> [REQUEST]:
Tally the lines below that contain "random" and reply with only the tally.

> [DATA FOR THE TASK]:
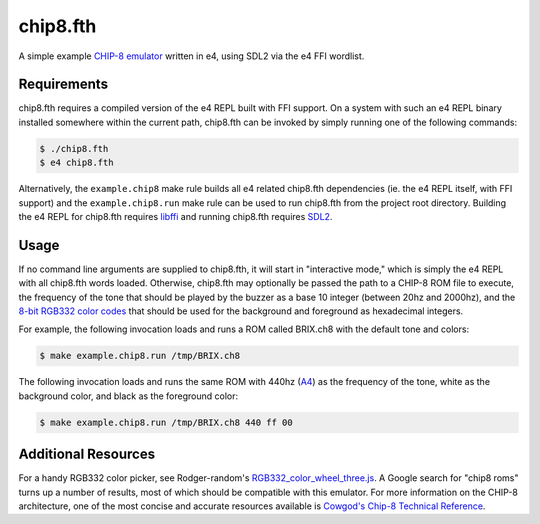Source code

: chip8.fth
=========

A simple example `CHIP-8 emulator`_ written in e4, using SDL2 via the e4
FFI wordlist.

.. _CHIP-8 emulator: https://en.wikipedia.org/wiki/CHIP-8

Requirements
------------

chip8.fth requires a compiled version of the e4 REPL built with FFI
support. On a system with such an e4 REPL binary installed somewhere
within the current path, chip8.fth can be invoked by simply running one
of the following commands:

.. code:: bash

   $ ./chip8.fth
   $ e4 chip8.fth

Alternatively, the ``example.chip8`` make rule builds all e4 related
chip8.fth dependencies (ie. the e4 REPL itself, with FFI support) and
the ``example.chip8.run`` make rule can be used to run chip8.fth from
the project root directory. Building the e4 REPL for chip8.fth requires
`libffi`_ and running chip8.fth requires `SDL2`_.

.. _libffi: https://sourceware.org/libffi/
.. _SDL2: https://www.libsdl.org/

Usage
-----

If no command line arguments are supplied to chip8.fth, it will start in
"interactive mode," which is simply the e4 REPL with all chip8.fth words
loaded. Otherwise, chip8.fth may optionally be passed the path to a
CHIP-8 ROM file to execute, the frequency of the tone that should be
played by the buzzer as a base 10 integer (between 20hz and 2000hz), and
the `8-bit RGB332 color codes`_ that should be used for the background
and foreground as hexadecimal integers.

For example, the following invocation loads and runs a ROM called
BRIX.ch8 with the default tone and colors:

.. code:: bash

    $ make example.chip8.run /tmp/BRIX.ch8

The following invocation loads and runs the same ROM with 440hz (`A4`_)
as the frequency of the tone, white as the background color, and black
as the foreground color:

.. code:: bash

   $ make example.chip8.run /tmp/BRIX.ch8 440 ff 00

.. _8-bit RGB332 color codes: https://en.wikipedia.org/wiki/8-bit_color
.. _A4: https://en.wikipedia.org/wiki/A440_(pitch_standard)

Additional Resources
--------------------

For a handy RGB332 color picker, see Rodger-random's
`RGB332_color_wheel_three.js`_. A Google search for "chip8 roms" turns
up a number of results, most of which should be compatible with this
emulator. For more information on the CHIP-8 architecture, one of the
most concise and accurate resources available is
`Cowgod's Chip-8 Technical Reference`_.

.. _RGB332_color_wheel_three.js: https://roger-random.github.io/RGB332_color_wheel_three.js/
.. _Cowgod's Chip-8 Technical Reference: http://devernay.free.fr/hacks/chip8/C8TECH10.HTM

==

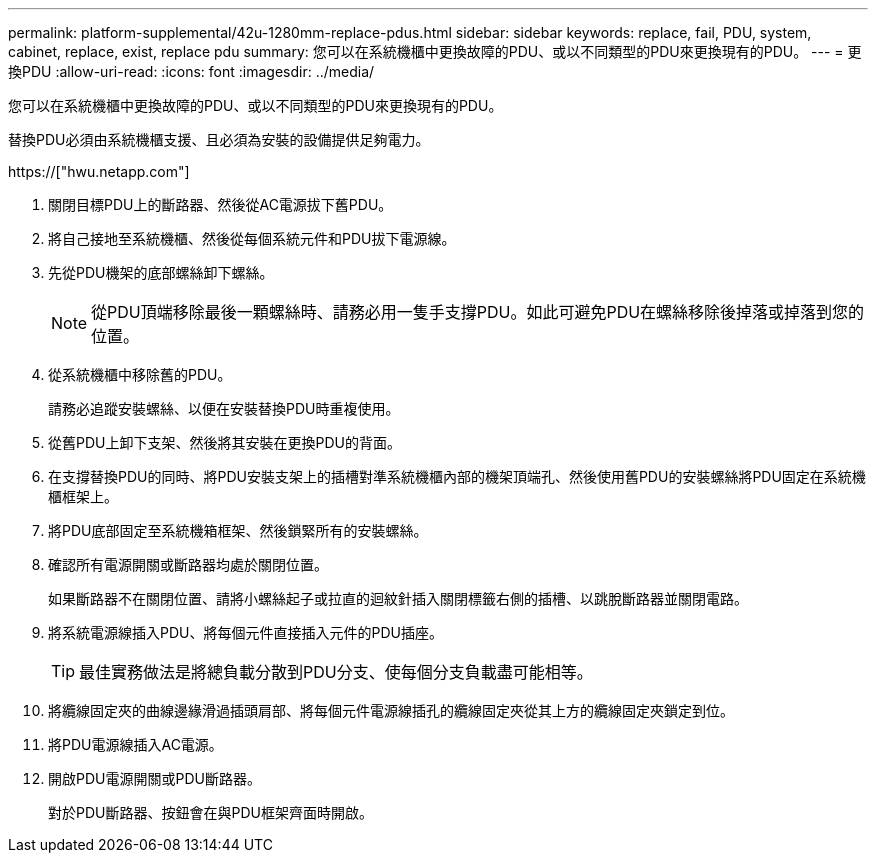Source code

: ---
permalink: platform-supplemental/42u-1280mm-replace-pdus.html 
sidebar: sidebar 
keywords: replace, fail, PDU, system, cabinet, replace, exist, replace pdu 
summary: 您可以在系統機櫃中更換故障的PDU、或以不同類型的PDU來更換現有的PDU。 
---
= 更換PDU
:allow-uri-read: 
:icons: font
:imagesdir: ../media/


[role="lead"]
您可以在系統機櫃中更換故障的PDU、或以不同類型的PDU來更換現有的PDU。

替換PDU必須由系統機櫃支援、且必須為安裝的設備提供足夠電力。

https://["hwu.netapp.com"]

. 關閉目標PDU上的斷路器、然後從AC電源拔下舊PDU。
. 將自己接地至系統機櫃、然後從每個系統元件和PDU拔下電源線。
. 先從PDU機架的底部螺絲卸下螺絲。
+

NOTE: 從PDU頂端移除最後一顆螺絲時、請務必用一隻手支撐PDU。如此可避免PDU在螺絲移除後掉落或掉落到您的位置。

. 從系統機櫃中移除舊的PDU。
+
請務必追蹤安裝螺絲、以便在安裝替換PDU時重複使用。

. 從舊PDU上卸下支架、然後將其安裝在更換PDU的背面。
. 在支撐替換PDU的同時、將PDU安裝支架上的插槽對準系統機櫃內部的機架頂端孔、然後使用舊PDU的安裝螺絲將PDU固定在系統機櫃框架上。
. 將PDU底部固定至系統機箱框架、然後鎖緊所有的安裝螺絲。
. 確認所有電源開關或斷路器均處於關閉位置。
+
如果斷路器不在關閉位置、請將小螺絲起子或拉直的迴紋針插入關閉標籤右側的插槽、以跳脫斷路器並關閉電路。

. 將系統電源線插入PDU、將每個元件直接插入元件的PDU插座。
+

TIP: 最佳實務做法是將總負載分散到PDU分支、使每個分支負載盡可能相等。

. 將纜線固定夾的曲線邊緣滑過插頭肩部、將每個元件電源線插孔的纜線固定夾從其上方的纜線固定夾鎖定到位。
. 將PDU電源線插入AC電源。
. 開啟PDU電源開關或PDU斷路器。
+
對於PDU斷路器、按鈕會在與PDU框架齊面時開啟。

> [EXERCISE SOLUTION]:
2